§ **BRIEF A**: In the article on London house prices, rewrite the passage between "House prices have" and "the typical salary.", inclusive, changing "the capital" to "London".
§ **BRIEF B**: List every distinct sum in pounds sterling that appears in the article on London house prices.

---------- SELECTED EXCERPT ----------

Posted on 02 February 2017

Thought January was tough? Try saving £2,300 a month until 2021 for a house deposit

House prices have become so expensive in the capital that buyers hoping to save for a typical deposit over the next four years will need to scrape together at least a staggering £2,300 every month1, a new report from the National Housing Federation reveals today.

According to the London Home Truths 2016/17 report, a 20% deposit on an average house in the capital has now soared to around £113,000 – putting home ownership completely beyond reach for the many desperate to step foot on the property ladder.

Despite having the highest average salary in the country (£34,000), earnings in the capital have failed to keep up with the merciless increases in house prices. The average London house price (£563,041) is now double the national average and an unprecedented 16.6 times more than the typical salary.

This means that a household currently needs an income of almost £130,000 a year to afford an average mortgage at 80% of the value of a typical house.

The report paints an equally bleak picture for private renters, too, as the average monthly rent (£1,727) now swallows an eye-watering 61% of a typical salary.

But having a job in the capital is not always enough for some, with more and more working people in London turning to benefits to help make ends meet.

---------- EXTRACTED RECORDS ----------

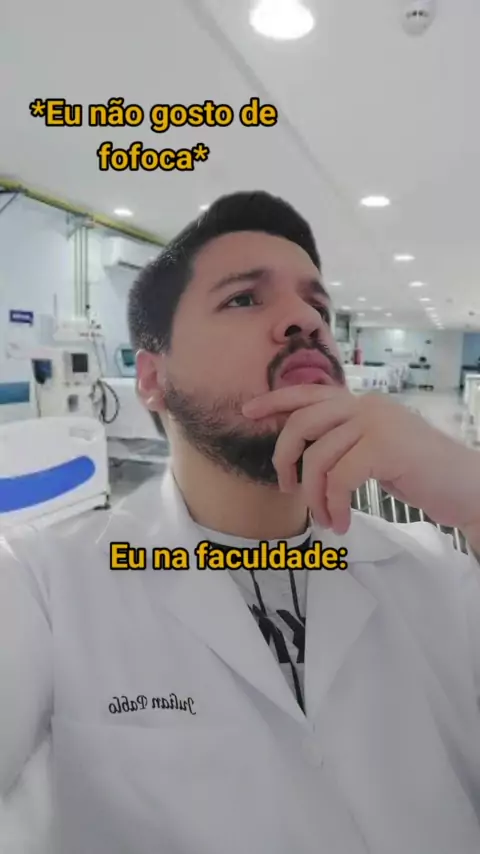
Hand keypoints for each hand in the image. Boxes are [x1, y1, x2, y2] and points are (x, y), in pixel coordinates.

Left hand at [242, 386, 479, 535]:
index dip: (274, 401)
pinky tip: (343, 522)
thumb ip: (344, 442)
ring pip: (319, 459)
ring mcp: (377, 422)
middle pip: (302, 424)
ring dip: (316, 498)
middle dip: (285, 459)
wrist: (467, 486)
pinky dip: (335, 506)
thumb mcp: (376, 450)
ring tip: (327, 520)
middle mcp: (366, 406)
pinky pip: (340, 479)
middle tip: (287, 489)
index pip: (308, 394)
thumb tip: (303, 456)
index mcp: (360, 404)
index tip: (247, 412)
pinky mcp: (386, 447)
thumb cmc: (420, 473)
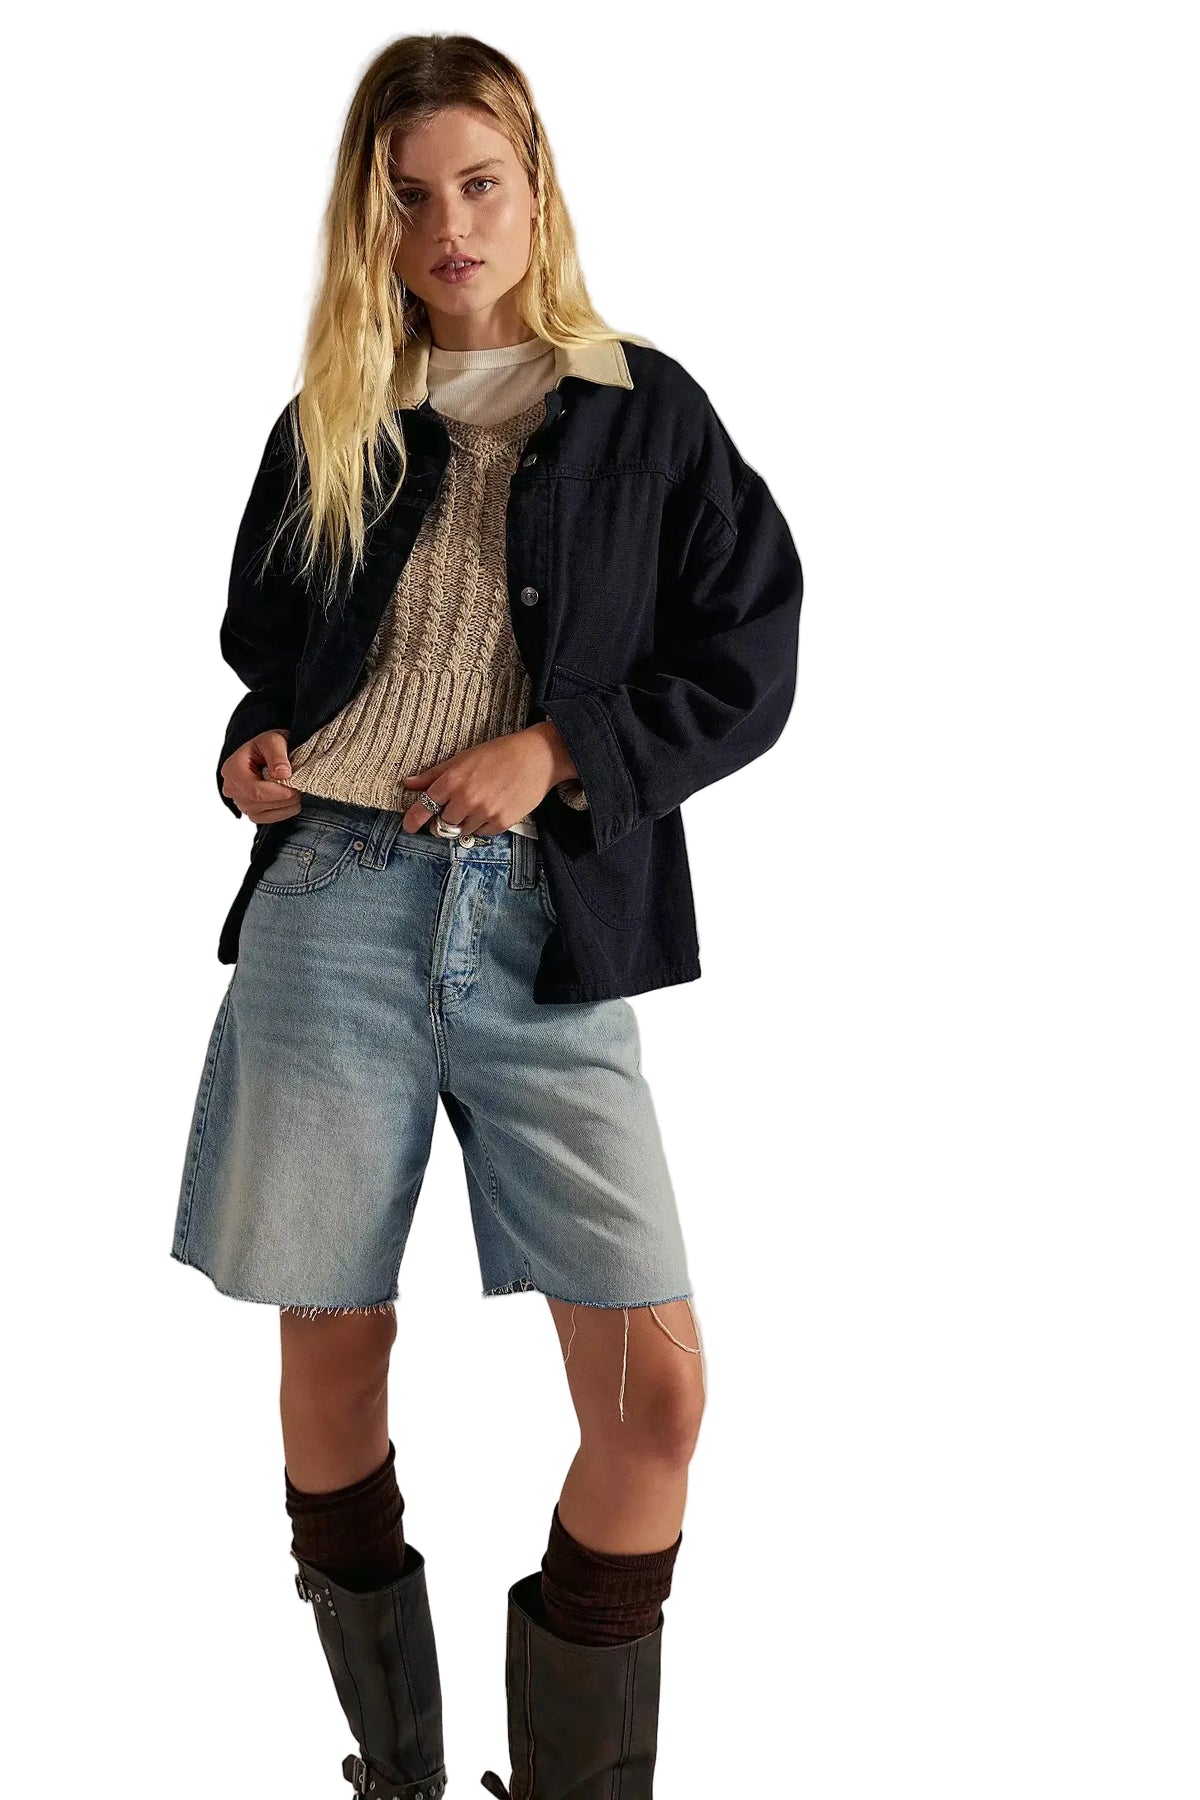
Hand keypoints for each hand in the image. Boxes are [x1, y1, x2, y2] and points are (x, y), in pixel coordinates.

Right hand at [220, 728, 302, 824]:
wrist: (267, 753)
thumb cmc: (268, 746)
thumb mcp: (274, 740)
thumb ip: (277, 755)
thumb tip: (282, 774)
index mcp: (232, 769)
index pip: (254, 791)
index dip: (277, 793)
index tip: (295, 789)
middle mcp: (232, 788)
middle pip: (258, 804)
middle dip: (283, 799)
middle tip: (299, 788)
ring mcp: (240, 802)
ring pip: (263, 815)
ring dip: (285, 806)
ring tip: (295, 791)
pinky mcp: (250, 812)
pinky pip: (266, 819)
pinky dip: (282, 812)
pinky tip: (289, 800)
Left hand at [399, 724, 575, 835]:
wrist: (537, 758)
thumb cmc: (498, 753)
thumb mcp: (462, 759)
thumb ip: (434, 774)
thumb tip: (408, 783)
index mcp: (453, 780)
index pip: (424, 807)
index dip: (413, 819)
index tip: (409, 826)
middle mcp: (466, 799)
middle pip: (442, 825)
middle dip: (442, 821)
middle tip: (451, 811)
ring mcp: (484, 813)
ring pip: (461, 831)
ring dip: (463, 823)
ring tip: (476, 805)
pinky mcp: (501, 823)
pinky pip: (481, 833)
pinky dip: (481, 825)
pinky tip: (490, 809)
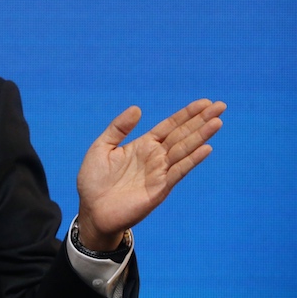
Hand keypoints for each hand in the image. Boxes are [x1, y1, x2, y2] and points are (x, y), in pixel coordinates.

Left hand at [76, 99, 224, 250]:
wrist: (92, 210)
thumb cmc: (94, 180)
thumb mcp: (102, 147)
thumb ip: (119, 128)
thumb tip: (137, 108)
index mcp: (143, 146)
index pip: (170, 126)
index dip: (186, 114)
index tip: (204, 102)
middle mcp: (155, 157)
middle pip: (182, 135)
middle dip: (201, 120)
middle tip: (220, 105)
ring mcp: (159, 173)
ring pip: (184, 150)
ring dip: (201, 136)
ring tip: (217, 122)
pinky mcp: (159, 189)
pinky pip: (178, 171)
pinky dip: (192, 160)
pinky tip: (205, 148)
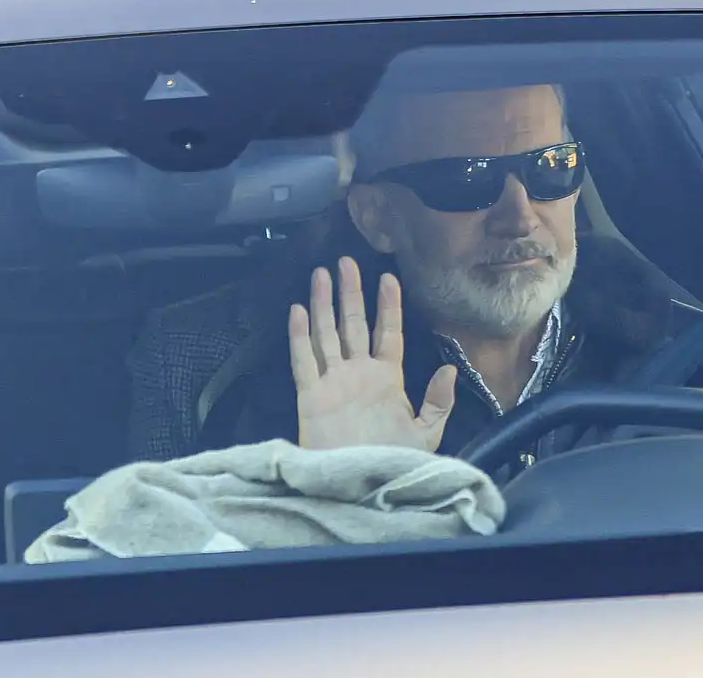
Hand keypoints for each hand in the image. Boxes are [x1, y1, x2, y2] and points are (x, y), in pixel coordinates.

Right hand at [289, 256, 456, 451]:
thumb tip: (450, 368)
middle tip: (346, 262)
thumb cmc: (394, 461)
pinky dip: (299, 336)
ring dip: (323, 304)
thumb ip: (438, 401)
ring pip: (326, 334)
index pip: (387, 333)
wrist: (362, 486)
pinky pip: (304, 360)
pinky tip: (298, 311)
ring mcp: (333, 382)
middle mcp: (358, 374)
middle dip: (351, 293)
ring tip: (321, 274)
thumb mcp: (427, 434)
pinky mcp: (310, 395)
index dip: (388, 305)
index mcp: (387, 379)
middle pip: (353, 324)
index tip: (388, 278)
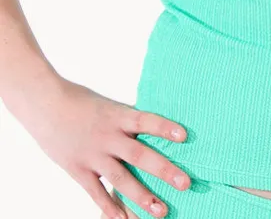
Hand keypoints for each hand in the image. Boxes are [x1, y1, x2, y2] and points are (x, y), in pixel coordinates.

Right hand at [15, 75, 190, 218]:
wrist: (45, 103)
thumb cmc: (81, 101)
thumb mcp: (108, 105)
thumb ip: (127, 119)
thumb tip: (151, 127)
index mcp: (118, 115)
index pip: (145, 120)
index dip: (164, 127)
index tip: (184, 136)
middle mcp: (108, 136)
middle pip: (139, 154)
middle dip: (163, 170)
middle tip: (185, 183)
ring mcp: (93, 154)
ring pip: (121, 179)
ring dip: (142, 196)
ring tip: (161, 211)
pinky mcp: (78, 169)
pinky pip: (96, 193)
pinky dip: (111, 209)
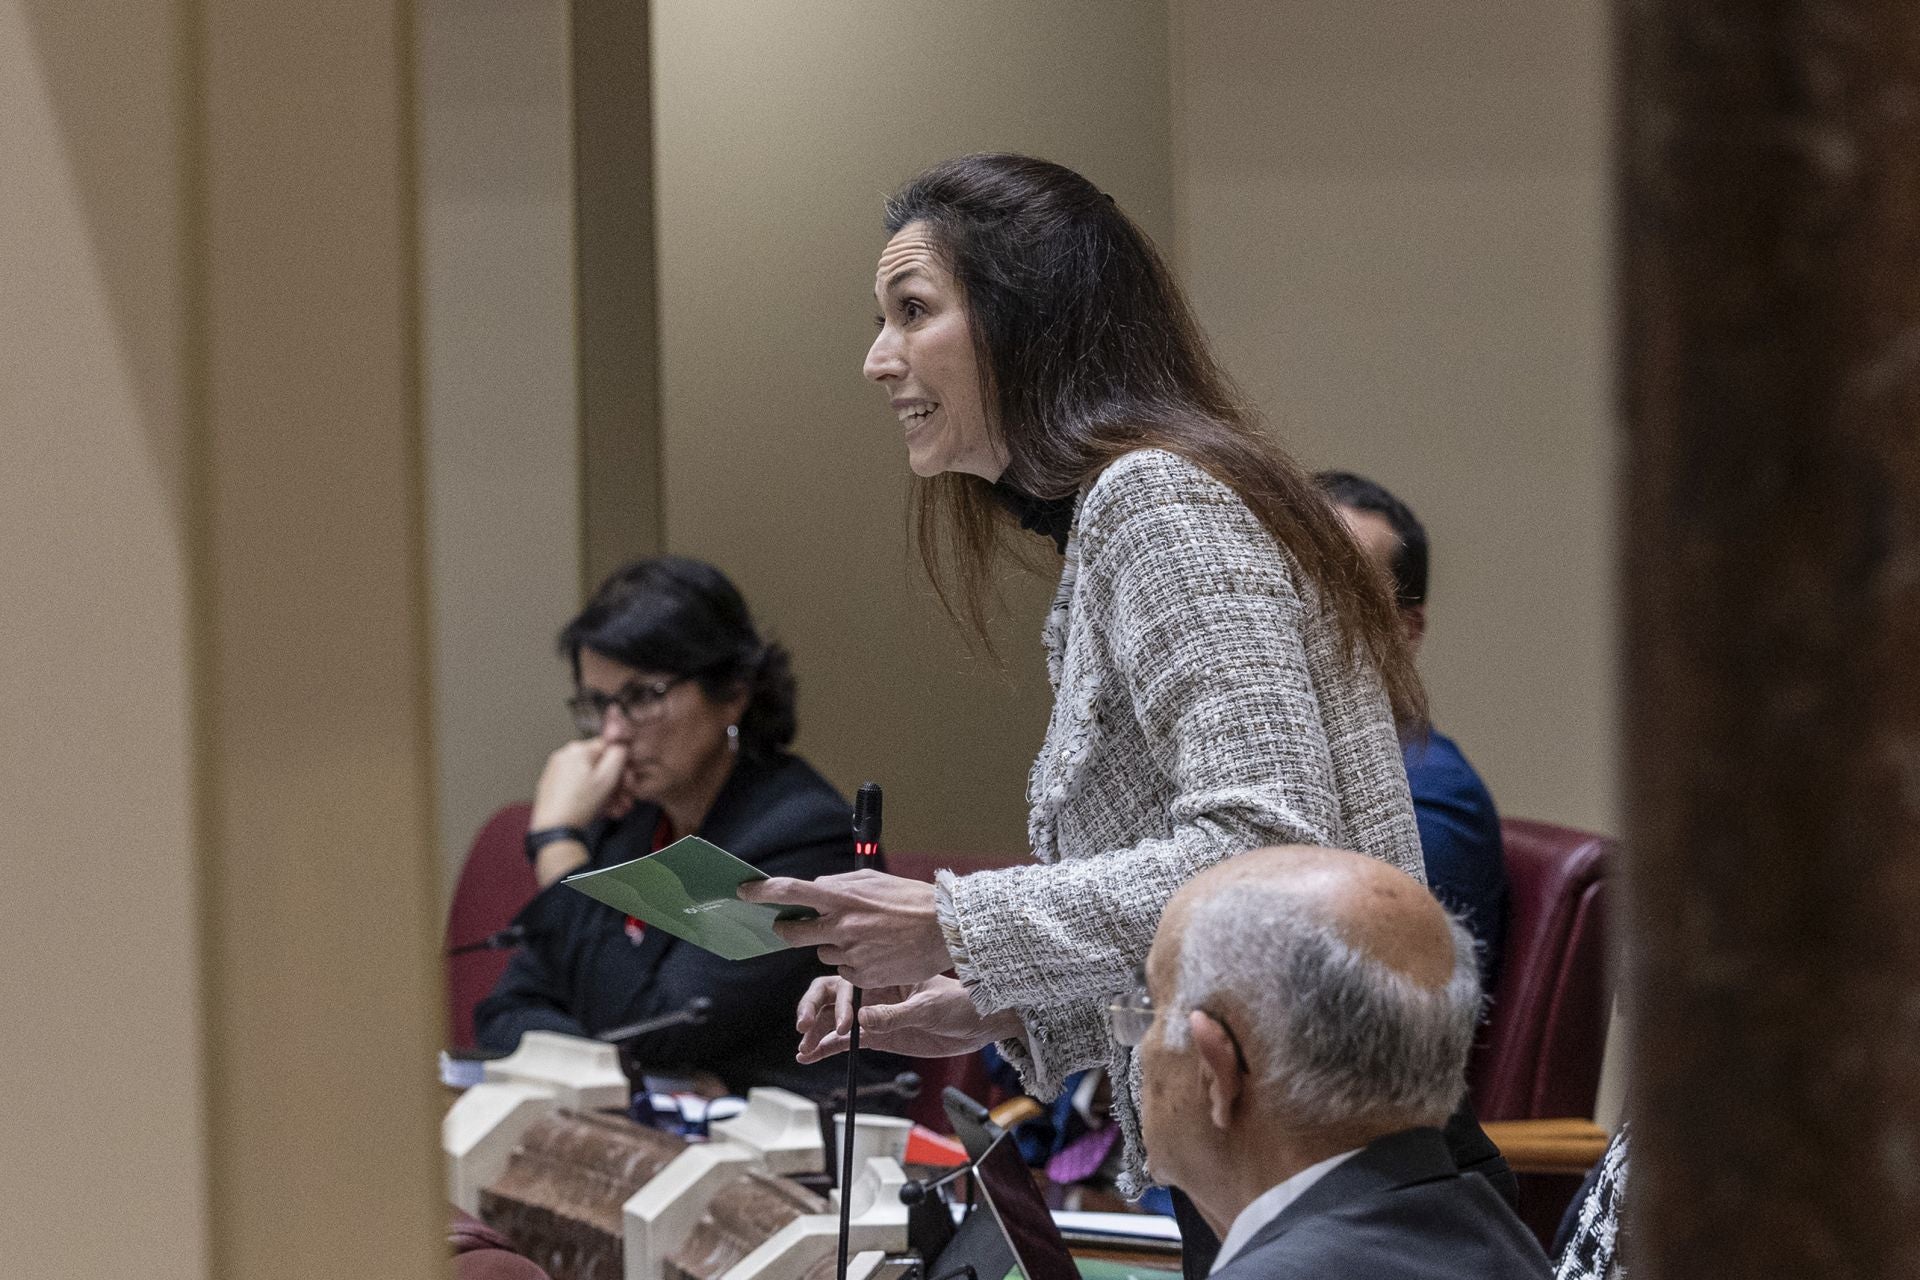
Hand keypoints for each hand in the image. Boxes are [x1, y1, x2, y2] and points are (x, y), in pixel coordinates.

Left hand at [530, 738, 630, 829]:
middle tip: (621, 799)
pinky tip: (596, 809)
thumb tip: (621, 745)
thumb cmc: (578, 806)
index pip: (609, 748)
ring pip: (589, 777)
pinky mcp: (551, 785)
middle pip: (599, 765)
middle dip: (614, 784)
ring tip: (610, 808)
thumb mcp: (607, 778)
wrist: (554, 829)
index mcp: (577, 749)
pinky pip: (577, 785)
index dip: (621, 766)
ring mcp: (556, 771)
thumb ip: (618, 755)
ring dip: (604, 792)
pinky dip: (588, 795)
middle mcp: (564, 756)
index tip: (625, 782)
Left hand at [740, 869, 950, 987]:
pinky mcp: (861, 977)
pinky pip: (844, 971)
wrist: (944, 930)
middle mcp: (840, 926)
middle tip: (790, 926)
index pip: (789, 891)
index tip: (743, 891)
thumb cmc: (911, 900)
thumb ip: (840, 886)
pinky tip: (877, 953)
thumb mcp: (873, 881)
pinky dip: (854, 963)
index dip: (761, 892)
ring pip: (822, 953)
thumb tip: (815, 890)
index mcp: (841, 897)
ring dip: (833, 945)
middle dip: (787, 929)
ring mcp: (850, 953)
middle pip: (793, 933)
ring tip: (866, 936)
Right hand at [794, 975, 1021, 1062]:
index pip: (845, 979)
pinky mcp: (879, 1036)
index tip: (837, 1023)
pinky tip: (811, 1055)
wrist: (979, 1024)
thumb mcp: (928, 1007)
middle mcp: (873, 991)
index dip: (832, 999)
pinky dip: (828, 1047)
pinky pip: (847, 1042)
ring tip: (803, 1049)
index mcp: (883, 973)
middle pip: (831, 996)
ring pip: (834, 1021)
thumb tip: (862, 1021)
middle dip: (812, 1010)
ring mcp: (874, 1014)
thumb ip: (895, 1015)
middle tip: (802, 1028)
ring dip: (816, 1033)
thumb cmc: (960, 1003)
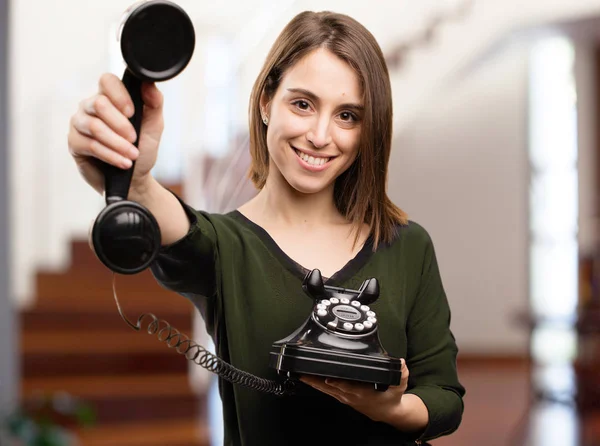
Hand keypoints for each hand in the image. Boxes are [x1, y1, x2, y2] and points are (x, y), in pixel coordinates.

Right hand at [67, 72, 164, 194]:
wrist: (135, 177)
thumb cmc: (143, 148)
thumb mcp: (154, 125)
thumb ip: (154, 103)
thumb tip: (149, 83)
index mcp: (110, 97)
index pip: (107, 81)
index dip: (120, 96)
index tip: (133, 113)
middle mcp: (90, 106)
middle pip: (99, 104)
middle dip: (121, 125)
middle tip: (134, 139)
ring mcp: (80, 123)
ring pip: (94, 126)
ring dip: (118, 143)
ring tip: (132, 155)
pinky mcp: (74, 143)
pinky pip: (90, 145)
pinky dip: (111, 155)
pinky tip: (123, 163)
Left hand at [300, 359, 408, 422]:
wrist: (388, 412)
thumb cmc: (391, 396)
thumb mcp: (400, 384)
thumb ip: (400, 373)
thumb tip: (400, 363)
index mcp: (362, 392)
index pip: (347, 386)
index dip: (337, 382)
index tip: (328, 378)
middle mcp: (350, 395)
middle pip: (330, 387)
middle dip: (316, 381)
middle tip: (303, 373)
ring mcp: (345, 397)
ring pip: (326, 390)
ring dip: (313, 383)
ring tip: (301, 375)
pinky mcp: (342, 397)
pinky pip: (326, 391)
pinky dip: (317, 385)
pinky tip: (308, 379)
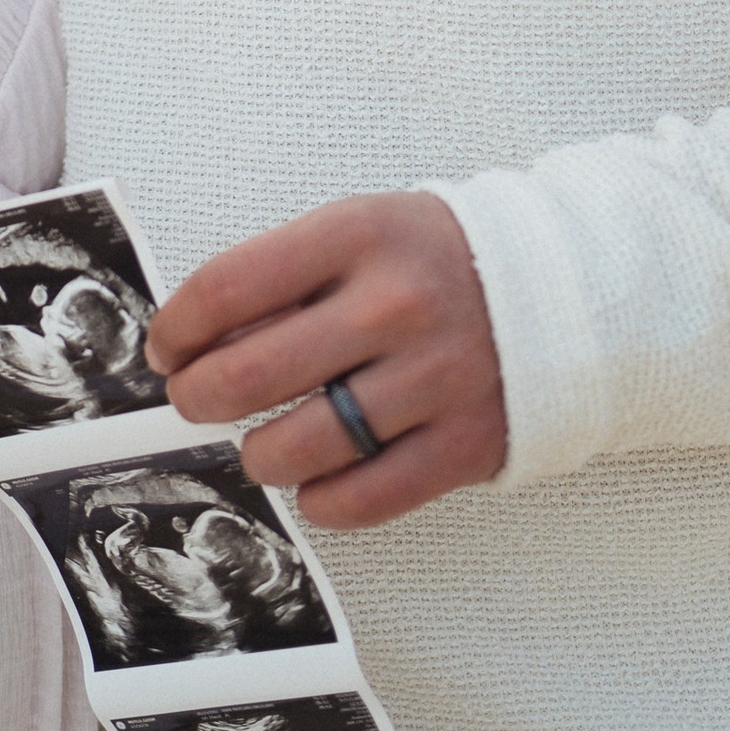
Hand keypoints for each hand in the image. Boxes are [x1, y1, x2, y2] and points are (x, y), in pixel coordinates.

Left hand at [145, 191, 507, 530]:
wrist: (563, 288)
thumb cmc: (433, 261)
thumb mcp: (360, 230)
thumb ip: (284, 277)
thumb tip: (194, 342)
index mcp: (357, 235)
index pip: (226, 288)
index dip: (176, 328)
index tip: (167, 348)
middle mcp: (394, 306)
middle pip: (246, 375)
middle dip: (197, 397)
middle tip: (195, 399)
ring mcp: (432, 379)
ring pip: (297, 448)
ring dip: (258, 454)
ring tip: (262, 444)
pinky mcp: (463, 445)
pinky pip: (360, 499)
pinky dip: (320, 500)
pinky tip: (315, 479)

----------

§ **YOUR SOLUTION A**:
House prices have become so expensive in London that buyers hoping to save for a typical deposit over the next four years will need to scrape together at least a staggering £2,300 every month1, a new report from the National Housing Federation reveals today.

According to the London Home Truths 2016/17 report, a 20% deposit on an average house in London has now soared to around £113,000 – putting home ownership completely beyond reach for the many desperate to step foot on the property ladder.

Despite having the highest average salary in the country (£34,000), earnings in London have failed to keep up with the merciless increases in house prices. The average London house price (£563,041) is now double the national average and an unprecedented 16.6 times more than the typical salary.

§ **YOUR SOLUTION B**:
- £2,300
- £113,000
- £34,000
- £563,041
- £130,000
- £1,727